Border Woes
Show managers deal with new federal visa and food regulations
By Margo McCall -- Tradeshow Week, 4/19/2004
Intl. Trade Information is postponing the launch of its API Pan Asian Food & Beverage Show,citing difficulties due to new regulations governing the import of food – and people – into the United States.
The inaugural API show, initially scheduled for the Los Angeles Convention Center June 13-15, has been moved back to Feb. 21-23, 2005 at the same venue. ITI is still evaluating whether to stage an APIshow at the Meadowlands (N.J.) Convention Center Sept. 12-13. The APIevent scheduled for Toronto's Natl. Trade Centre Oct. 3-5, however, remains on track.
"Canada is going well. It's much easier there," said ITI President Denyse Selesnick, who blamed postponement of the Los Angeles show on the double trouble created by the U.S. government's more stringent visa and food importation rules.
ITI's decision to delay the show came as the U.S. State Department further tightened travel rules and the Intl. Assn. for Exhibition Management continued to lobby for more streamlined visa processing.
As of Sept. 30 this year, the State Department will require all visitors – except those from Canada and Mexico – to be photographed and fingerprinted before entering the United States. Previously, travelers from the 31 countries that participate in the visa waiver program were excluded from fingerprinting and photographing.
Meanwhile, IAEM repeated its call for the State Department to adopt a "fast-track" visa processing program for tradeshow visitors who do not appear on any watch lists and who have a history of legal travel to the United States. The March 30 testimony before the U.S. House Committee on Small Business by Jack Withiam, George Little Management executive vice president and general counsel, came nearly a year after Gary Shapiro, CEO of the Consumer Electronics Assn., made a similar appeal on behalf of IAEM.
In the past, the scope of the problem has been difficult to grasp due to lack of documentation. But Withiam offered specific instances of declining international attendance at U.S. shows. He said GLM's Sources show, for instance, saw 100 fewer exhibitors, mostly from Asia and Africa, because they couldn't secure visas in time. The Intl. Woodworking Machinery & Furniture Supply Fair-USA reported a 15-percent decline in foreign participation, with 500 exhibitors unable to attend the biennial show for the same reason. One-third of expected attendees from China and Taiwan, meanwhile, didn't make it to this year's OFC, for the optical fiber industry.
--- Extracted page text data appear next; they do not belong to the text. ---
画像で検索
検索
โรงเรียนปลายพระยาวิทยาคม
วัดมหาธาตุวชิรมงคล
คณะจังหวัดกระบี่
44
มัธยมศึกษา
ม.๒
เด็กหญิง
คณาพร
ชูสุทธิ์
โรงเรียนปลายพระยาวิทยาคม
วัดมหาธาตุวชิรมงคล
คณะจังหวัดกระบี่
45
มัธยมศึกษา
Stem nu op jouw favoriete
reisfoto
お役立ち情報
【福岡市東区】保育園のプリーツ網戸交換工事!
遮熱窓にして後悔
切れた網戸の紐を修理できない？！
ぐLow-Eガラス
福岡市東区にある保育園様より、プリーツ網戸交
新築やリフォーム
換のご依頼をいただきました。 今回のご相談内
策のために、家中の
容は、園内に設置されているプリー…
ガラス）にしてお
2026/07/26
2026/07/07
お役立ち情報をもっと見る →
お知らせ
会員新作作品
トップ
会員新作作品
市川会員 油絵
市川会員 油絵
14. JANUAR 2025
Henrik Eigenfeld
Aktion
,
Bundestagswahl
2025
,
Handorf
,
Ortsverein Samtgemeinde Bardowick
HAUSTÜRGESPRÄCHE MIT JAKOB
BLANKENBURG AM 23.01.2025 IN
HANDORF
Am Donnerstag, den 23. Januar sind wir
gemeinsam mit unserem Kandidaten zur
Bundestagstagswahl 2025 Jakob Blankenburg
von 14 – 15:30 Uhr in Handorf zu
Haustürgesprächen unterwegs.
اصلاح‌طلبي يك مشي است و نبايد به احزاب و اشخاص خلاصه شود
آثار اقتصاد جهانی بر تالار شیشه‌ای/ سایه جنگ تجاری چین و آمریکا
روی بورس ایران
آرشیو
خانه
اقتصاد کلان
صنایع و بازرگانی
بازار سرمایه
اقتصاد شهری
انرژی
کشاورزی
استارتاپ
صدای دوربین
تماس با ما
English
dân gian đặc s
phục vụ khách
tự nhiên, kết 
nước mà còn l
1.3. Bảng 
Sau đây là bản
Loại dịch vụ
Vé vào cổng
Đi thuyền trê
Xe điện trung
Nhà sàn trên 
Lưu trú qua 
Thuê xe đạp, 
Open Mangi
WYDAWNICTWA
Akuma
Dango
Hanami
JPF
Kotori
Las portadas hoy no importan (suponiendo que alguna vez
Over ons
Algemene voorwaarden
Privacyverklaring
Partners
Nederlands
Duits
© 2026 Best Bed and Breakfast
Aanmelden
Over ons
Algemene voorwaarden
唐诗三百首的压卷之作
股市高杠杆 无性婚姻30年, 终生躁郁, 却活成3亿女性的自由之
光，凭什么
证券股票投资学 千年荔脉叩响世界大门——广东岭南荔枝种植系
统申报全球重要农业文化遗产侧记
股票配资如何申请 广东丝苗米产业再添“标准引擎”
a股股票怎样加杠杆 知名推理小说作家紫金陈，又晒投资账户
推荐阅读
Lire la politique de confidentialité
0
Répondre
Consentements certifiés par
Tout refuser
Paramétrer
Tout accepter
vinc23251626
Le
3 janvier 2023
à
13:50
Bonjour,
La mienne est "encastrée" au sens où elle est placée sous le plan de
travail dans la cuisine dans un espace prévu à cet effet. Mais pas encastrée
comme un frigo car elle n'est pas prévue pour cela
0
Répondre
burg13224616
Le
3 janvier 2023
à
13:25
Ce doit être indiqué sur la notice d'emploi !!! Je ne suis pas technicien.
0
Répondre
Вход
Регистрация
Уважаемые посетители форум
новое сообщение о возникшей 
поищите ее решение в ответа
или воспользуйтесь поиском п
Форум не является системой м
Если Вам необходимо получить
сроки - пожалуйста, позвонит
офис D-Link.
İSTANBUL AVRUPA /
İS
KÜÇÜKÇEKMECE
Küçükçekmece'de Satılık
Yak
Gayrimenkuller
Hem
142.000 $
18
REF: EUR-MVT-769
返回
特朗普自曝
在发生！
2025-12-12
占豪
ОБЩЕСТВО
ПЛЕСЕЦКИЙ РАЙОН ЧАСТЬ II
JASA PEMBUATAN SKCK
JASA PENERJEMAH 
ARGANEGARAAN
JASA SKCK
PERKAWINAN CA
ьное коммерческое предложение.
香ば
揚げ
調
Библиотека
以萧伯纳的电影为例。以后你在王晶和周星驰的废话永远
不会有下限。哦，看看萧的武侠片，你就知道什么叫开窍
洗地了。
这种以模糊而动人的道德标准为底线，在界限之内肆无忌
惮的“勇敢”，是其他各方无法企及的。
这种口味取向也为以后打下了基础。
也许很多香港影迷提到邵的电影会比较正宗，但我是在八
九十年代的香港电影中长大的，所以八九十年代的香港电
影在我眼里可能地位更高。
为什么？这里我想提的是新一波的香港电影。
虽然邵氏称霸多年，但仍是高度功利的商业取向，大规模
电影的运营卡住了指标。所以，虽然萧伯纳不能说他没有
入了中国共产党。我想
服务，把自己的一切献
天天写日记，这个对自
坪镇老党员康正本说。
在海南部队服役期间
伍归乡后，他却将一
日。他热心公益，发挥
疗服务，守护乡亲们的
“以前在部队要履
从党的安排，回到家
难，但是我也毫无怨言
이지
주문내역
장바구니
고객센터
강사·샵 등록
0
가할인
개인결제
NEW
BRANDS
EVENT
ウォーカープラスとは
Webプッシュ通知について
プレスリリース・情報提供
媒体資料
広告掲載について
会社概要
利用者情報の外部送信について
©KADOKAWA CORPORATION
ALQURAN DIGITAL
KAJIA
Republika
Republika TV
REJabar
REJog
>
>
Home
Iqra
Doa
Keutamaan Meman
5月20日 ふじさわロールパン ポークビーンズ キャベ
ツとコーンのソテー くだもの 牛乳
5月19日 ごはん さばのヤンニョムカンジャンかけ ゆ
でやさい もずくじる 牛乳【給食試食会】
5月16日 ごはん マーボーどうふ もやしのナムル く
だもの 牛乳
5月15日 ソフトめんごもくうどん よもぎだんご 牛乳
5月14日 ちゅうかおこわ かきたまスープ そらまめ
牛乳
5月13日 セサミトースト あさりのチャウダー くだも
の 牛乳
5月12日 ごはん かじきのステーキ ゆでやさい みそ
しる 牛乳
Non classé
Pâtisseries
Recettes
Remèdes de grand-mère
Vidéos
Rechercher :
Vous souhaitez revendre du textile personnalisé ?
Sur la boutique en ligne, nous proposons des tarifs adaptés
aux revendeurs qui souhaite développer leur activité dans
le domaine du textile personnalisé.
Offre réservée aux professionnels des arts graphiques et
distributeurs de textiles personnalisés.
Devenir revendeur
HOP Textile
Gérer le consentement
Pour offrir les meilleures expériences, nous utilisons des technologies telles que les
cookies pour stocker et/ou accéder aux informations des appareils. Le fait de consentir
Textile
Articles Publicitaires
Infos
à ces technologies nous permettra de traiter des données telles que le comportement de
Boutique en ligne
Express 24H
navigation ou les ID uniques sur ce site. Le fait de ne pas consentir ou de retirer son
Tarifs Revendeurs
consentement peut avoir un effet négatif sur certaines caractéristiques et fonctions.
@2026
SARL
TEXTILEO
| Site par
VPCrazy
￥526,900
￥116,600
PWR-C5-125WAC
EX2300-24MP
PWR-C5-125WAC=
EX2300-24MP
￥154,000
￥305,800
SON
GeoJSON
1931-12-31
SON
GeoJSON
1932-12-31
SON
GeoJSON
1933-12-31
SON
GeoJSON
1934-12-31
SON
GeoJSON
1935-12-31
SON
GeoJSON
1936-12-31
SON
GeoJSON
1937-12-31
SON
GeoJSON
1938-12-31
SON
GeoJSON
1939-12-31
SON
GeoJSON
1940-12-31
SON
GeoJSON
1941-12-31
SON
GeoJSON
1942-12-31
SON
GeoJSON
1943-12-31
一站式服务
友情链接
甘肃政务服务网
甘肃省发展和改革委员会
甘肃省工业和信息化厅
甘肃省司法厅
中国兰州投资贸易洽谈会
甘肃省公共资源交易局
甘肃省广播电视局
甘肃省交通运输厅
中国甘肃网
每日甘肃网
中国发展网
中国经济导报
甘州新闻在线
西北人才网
And Withiam also read from a message sent on behalf of 250 would-be attendees to the Image Wear Exposition,stating that the buyers find the U.S. government's treatment of visitors "humiliating" and worry about their human rights being violated while in the United States.
CONEXPO-CON/AGG,the United States' largest show in 2002, reported a 68-percent decline in attendees from the Middle East compared with 1999. During that same period, South American attendance decreased by 67 percent and Asian attendance by 10 percent. At the same time, Withiam testified, CONEXPO-CON/AGG's German competitor is reporting more Chinese exhibitors, purportedly due to European countries' simplified visa processing.
Selesnick said she started planning for the API Panasian Food & Beverage Show a year in advance. She enlisted support from the Asian community, and urged foreign participants to apply early for visas. Recently, however, potential foreign participants began asking for letters assuring them their money would be refunded if they didn't receive their visas in time. Selesnick said she wasn't comfortable with that level of risk, so opted for postponement.
On the East Coast, Diversified Business Communications is launching All Asia Food Expo Oct. 26-27 at New York's Jacob K. Javits Convention Center. Since it is collocating the Asian food show with its Expo Comida Latina and Integrated Marketing Communications' Kosherfest,Diversified is under less pressure than if it were launching a standalone event. Steven Philips, show director for All Asia Food Expo,said overseas exhibitors and attendees have been urged to apply for visas at least 90 days in advance.
Although some show management companies still provide exhibitors and attendees with letters of invitation, Diversified opts instead to include links on its Web sites to the regulations themselves. Producers of food shows like Diversified and ITI must also keep abreast of the Bioterrorism Act, which requires international food suppliers to register their facilities and provide prior notice of their import of food products into the United States.
At the very least, said Diversified COO Brian Perkins, the Bioterrorism Act will inhibit new-exhibitor growth at U.S. food shows. Long term, there are fears the stringent rules on foreign visitors and food imports will drive exhibitors and attendees to shows in Europe and Asia. "It's like the whole visa issue. It's just one more thing," he said.
Later this month IAEM is scheduled to sign a cooperative agreement with the Council for the Promotion of Intl. Trade, the Chinese ministry that oversees the exhibition industry, in order to help expedite visa processing for Chinese delegations. As a backup the pact will also include plans to help American show managers participate in Chinese tradeshows.